I am really growing tired of explaining this.
It is "either-or" when alt-stores begin to offer devs exclusive distribution deals, it has already happened in the EU. There was an article posted here on MR about a game leaving the Apple App store in favor of the Epic store, I cannot find it at this moment but will keep looking. If this trend moves to the rest of the world then the offers of exclusivity will only get worse.
Is it though? Some argue that Fortnite exited the store because of Epics fault. Others say Epic was evicted for punishment doled out by Gatekeeper Apple. Those "
with Apple" on the matter have popularly written they don't want anything from terrible/evil/crooked/trouble-maker Epic anyway.
If some game opts to exit the App Store, why don't those aligned with Apple treat it like Fortnite/Epic: who wants that game anyway?
If Apple evicts some game from the App Store, odds seem high the same people against Epic will be against that developer too. Who cares about <game>? It's a dumb game. Nobody needs that game. I've seen that same basic movie play out hundreds of times when any players seem to cross Apple in any way.
There are hundreds of thousands of games in the App Store. Let's buy and play a different game.
But what if it's something more important, like maybe key business apps such as Word or Adobe Photoshop? Won't that be a disaster? For any given app in the App Store, there seems to be clones galore. I used to be a regular for Photoshop... until they went subscription model and then I "shopped around"- because I could on Mac- through Affinity and others and landed on Pixelmator. As far as I'm concerned, it's just as good if not better for
all of my purposes. Too bad Adobe: you lost a regular buyer of Photoshop because it was possible for me to shop for alternatives.
What if some app does something exclusive and important and exits the store? If most people want to only buy apps from the one App Store, some clone will see the competitive opportunity, code the features so very missed and then we can buy that app to replace the one that bailed.
But let's be clear: any app that bails on the long established App Store for other horizons that is a desirable app with revenue is almost certainly going to quickly realize a big drop in easy revenue. They may try to stick with some stance against Apple but they will eventually miss the easy, lucrative revenue. What do you do if you make a business decision that causes you to lose a lot of money? One easy option is reverse that dumb decision. I suspect some who leave will soon be back because they'll want the easy money they are no longer getting... even with Apple's big cut.

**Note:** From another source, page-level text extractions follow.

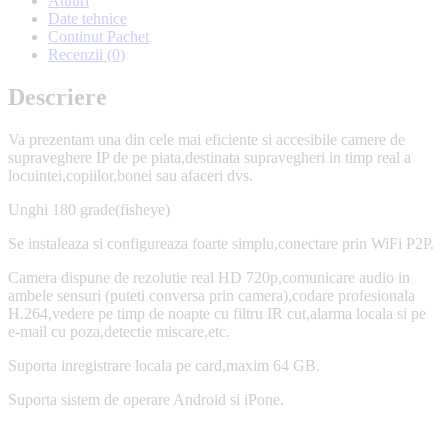
Atuuri
Date tehnice
Continut Pachet
Recenzii (0)
Descriere
Va prezentam una din cele mai eficiente si accesibile camere de
supraveghere IP de pe piata,destinata supravegheri in timp real a
locuintei,copiilor,bonei sau afaceri dvs.
Unghi 180 grade(fisheye)
Se instaleaza si configureaza foarte simplu,conectare prin WiFi P2P.
Camera dispune de rezolutie real HD 720p,comunicare audio in
ambele sensuri (puteti conversa prin camera),codare profesionala
H.264,vedere pe timp de noapte cu filtru IR cut,alarma locala si pe
e-mail cu poza,detectie miscare,etc.
Suporta inregistrare locala pe card,maxim 64 GB.
Suporta sistem de operare Android si iPone.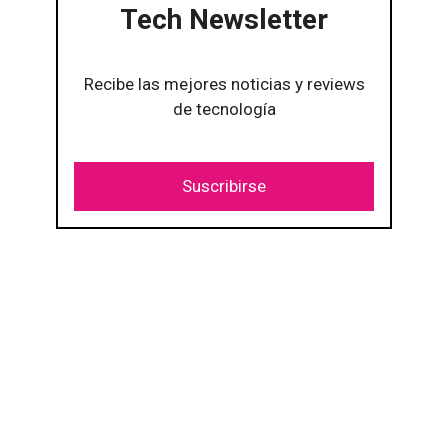
Tech Newsletter
Recibe las mejores noticias y reviews
de tecnología
Suscribirse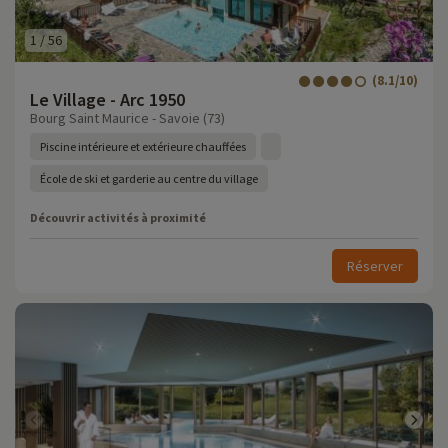
1
/
56
(8.1/10)
Le Village - Arc 1950
Bourg Saint Maurice - Savoie (73)
Piscine intérieure et extérieure chauffées
École de ski et garderie au centre du village
Découvrir activités à proximité
Réserver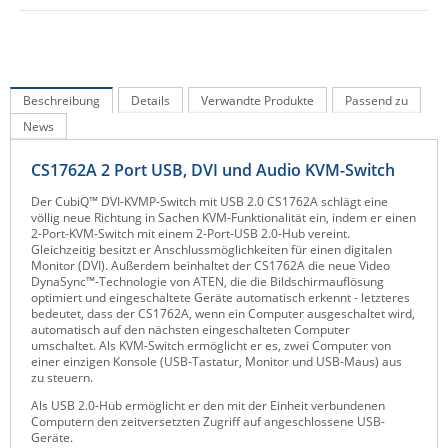
IEC Lock
Ihse
Kerlink
Beschreibung
Details
Verwandte Produkte
Passend zu
Kramer Electronics
News
KVM TEC
CS1762A 2 Port USB, DVI und Audio KVM-Switch
Legrand
Der CubiQ™ DVI-KVMP-Switch mit USB 2.0 CS1762A schlägt eine
LigoWave
völlig neue Richtung in Sachen KVM-Funktionalität ein, indem er einen
2-Port-KVM-Switch mit einem 2-Port-USB 2.0-Hub vereint.
Milesight
Gleichzeitig besitzt er Anschlussmöglichkeiten für einen digitalen
Monitor (DVI). Außerdem beinhaltet der CS1762A die neue Video
Moxa
DynaSync™-Technologie von ATEN, die die Bildschirmauflösung
optimiert und eingeschaltete Geräte automatisch erkennt - letzteres
Netio
bedeutet, dass der CS1762A, wenn ein Computer ausgeschaltet wird,
automatisch auf den nächsten eingeschalteten Computer
Panorama Antennas
umschaltet. Als KVM-Switch ermöglicht er es, zwei Computer von
einer einzigen Konsole (USB-Tastatur, Monitor und USB-Maus) aus
PatchSee
zu steuern.
Als USB 2.0-Hub ermöglicht er den mit der Einheit verbundenen
Power Kingdom
Computern den zeitversetzten Zugriff auf angeschlossene USB-
Geräte.
Poynting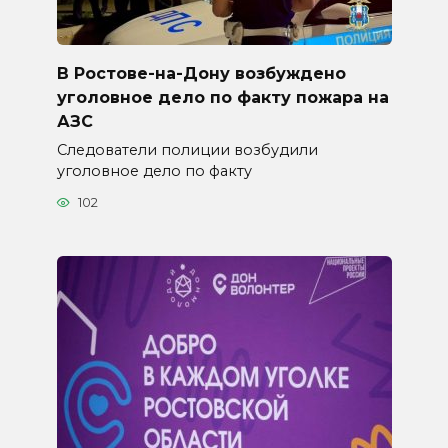
В Ростове-на-Дону возбуждено
уголовное дело по факту пожара на
АЗС
Следователи полиции возбудили
уголовное дело по факту
102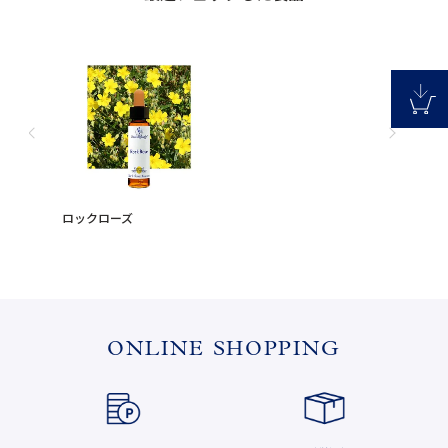
ロックローズ
ONLINE SHOPPING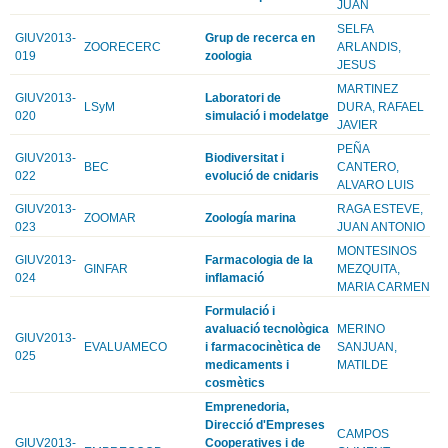
JUAN
SELFA
GIUV2013-
Grup de recerca en
ZOORECERC
ARLANDIS,
019
zoologia
JESUS
MARTINEZ
GIUV2013-
Laboratori de
LSyM
DURA, RAFAEL
020
simulació i modelatge
JAVIER
PEÑA
GIUV2013-
Biodiversitat i
BEC
CANTERO,
022
evolució de cnidaris
ALVARO LUIS
GIUV2013-
RAGA ESTEVE,
ZOOMAR
Zoología marina
023
JUAN ANTONIO
MONTESINOS
GIUV2013-
Farmacologia de la
GINFAR
MEZQUITA,
024
inflamació
MARIA CARMEN
Formulació i
avaluació tecnològica
MERINO
GIUV2013-
EVALUAMECO
i farmacocinètica de
SANJUAN,
025
medicaments i
MATILDE
cosmètics
Emprenedoria,
Direcció d'Empreses
CAMPOS
GIUV2013-
Cooperatives i de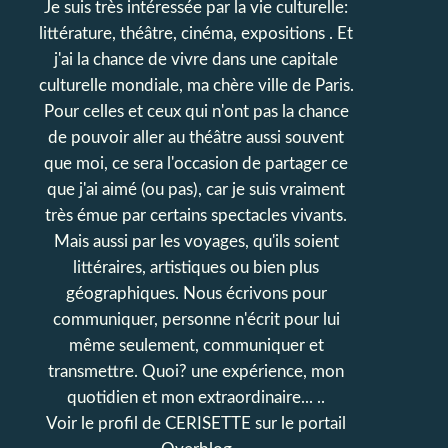
Je suis très intéressée par la vie culturelle:
littérature, théâtre, cinéma, expositions . Et
j'ai la chance de vivre dans une capitale
culturelle mondiale, ma chère ville de Paris.
Pour celles et ceux qui n'ont pas la chance
de pouvoir aller au théâtre aussi souvent
que moi, ce sera l'occasion de partager ce
que j'ai aimé (ou pas), car je suis vraiment
très émue par certains spectacles vivants.
Mais aussi par les voyages, qu'ils soient
littéraires, artistiques ou bien plus
géographiques. Nous écrivons pour
communiquer, personne n'écrit pour lui
même seulement, communiquer et
transmettre. Quoi? une expérience, mon
quotidien et mon extraordinaire... ..
Voir le profil de
CERISETTE
sur le portail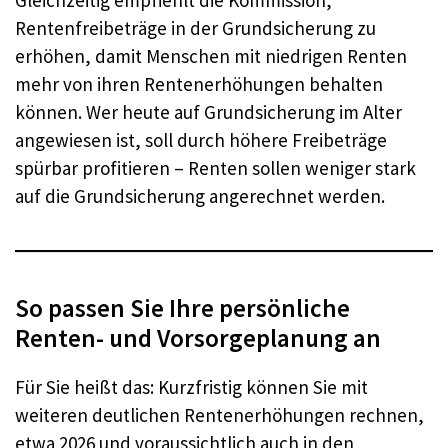
Rentenfreibeträge in der Grundsicherung zu
erhöhen, damit Menschen mit niedrigen Renten
mehr von ihren Rentenerhöhungen behalten
können. Wer heute auf Grundsicherung im Alter
angewiesen ist, soll durch höhere Freibeträge
spürbar profitieren – Renten sollen weniger stark
auf die Grundsicherung angerechnet werden.
So passen Sie Ihre persönliche
Renten- und Vorsorgeplanung an
Für Sie heißt das: Kurzfristig können Sie mit
weiteren deutlichen Rentenerhöhungen rechnen,
etwa 2026 und voraussichtlich auch in den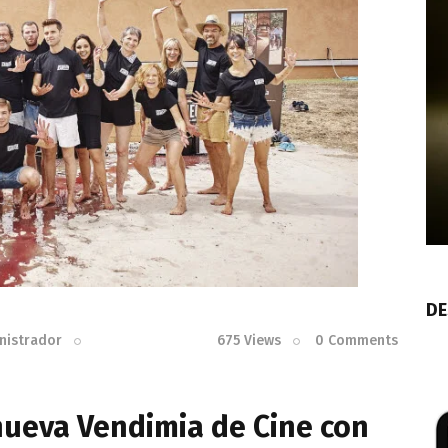
DE
nistrador
675
Views
0
Comments
nueva Vendimia de Cine con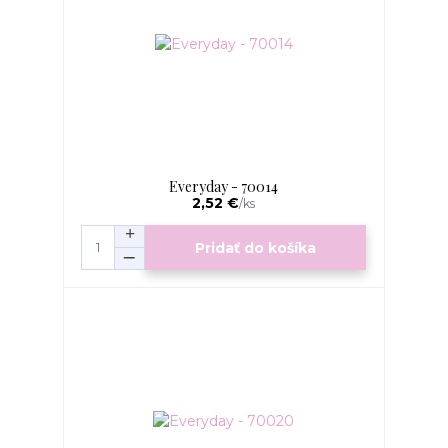
Everyday - 70014
2,52 €
/
ks
Pridať do košíka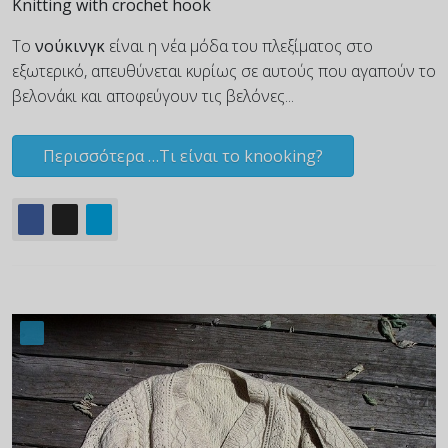
Knitting with crochet hook
Το
νούκινγκ
είναι η νέα μόδα του πλεξίματος στο
εξωτερικό, απευθύνεται κυρίως σε αυτούς που αγαπούν το
βελονάκι και αποφεύγουν τις βελόνες...
Περισσότερα …Τι είναι το knooking?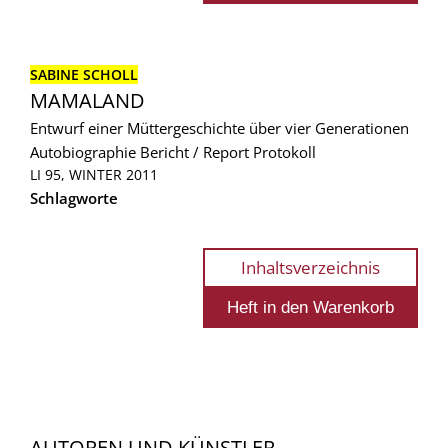
SABINE SCHOLL
MAMALAND
Entwurf einer Müttergeschichte über vier Generationen
Autobiographie
Bericht / Report
Protokoll
LI 95, WINTER 2011
Schlagworte
Inhaltsverzeichnis
AUTOREN UND KÜNSTLER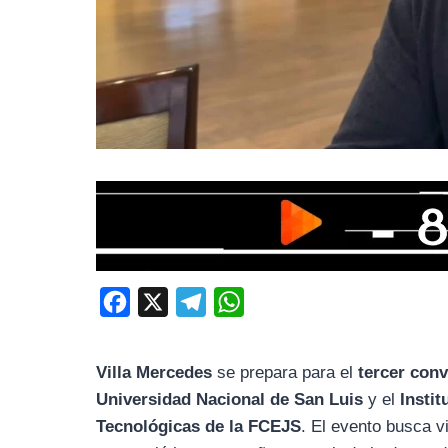
F
X
T
W
a
e
h
c
l
a
Villa Mercedes
se prepara para el
tercer con
e
e
t
Universidad Nacional de San Luis
y el
Insti
b
g
s
Tecnológicas de la FCEJS
. El evento busca vi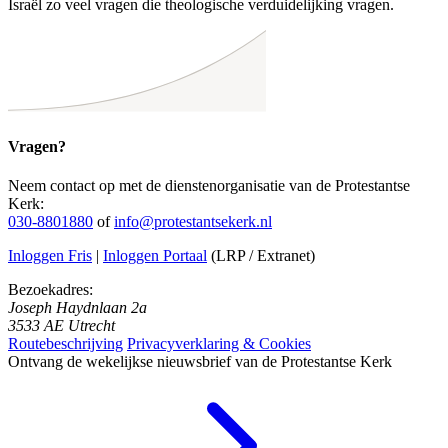
Israël zo veel vragen die theologische verduidelijking vragen.
Vragen?
Neem contact op met de dienstenorganisatie van de Protestantse
Kerk:
030-8801880
of
info@protestantsekerk.nl
Inloggen Fris
|
Inloggen Portaal
(LRP / Extranet)
Bezoekadres:
Joseph Haydnlaan 2a
3533 AE Utrecht
Routebeschrijving
Privacyverklaring & Cookies
Ontvang de wekelijkse nieuwsbrief van de Protestantse Kerk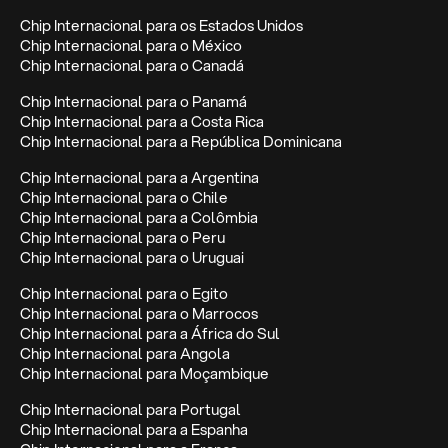
Chip Internacional para os Estados Unidos
Chip Internacional para o México
Chip Internacional para o Canadá
Chip Internacional para o Panamá
Chip Internacional para a Costa Rica
Chip Internacional para a República Dominicana
Chip Internacional para a Argentina
Chip Internacional para o Chile
Chip Internacional para a Colômbia
Chip Internacional para o Peru
Chip Internacional para o Uruguai
Chip Internacional para o Egito
Chip Internacional para o Marrocos
Chip Internacional para a África do Sul
Chip Internacional para Angola
Chip Internacional para Moçambique
Chip Internacional para Portugal
Chip Internacional para a Espanha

If I'm a developer in the EU, I absolutely make the app available on my own website too, where I'm probably already selling Mac apps I've coded. If so, all that infrastructure, etc is
already in place. Now I just sell my iDevice apps there too. I'm an app coder so coding some new "for sale" apps on my own website it towards child's play.
If other stores pop up and I think I can get 1 more sale there than from the Apple Store and my own store, I get my app on that store too... exactly like Apple has
their creations in all kinds of NOT-Apple stores.
I follow the lead of Apples own broad marketing & distribution example. Apple sells their creations in MANY places. Why can't I sell my creations in many places too?
However, all that offered, I would guess a few apps will in fact, bail from the App Store for some reason other than money, not care about the app revenue they are sacrificing by not being where MOST people shop for apps in the EU and that will be that. It's
THEIR creation... not Apples. They can do what they want.
An app that jumps to mind that we all should recall is Flappy Bird. If I recall correctly, it was the most popular app in the App Store for a period of time, estimated to be generating (was it) $50K/day for the creator. That developer decided to pull it at some point and just not offer it anymore due to reasons other than money. It didn't go somewhere else (because there is nowhere else for iDevice app buyers). He just chose to stop selling it.
What happened to the rest of the world who wanted Flappy Bird? Clones quickly popped right in to fill that gap and those wanting Flappy Bird-type action could download a clone app. Competition at work filled in the gap for a much-wanted app that was removed. I expect nothing different in the EU if some great app(s) exit. Competition is agile and ready to jump on any opportunity that can make them more money... just like Apple.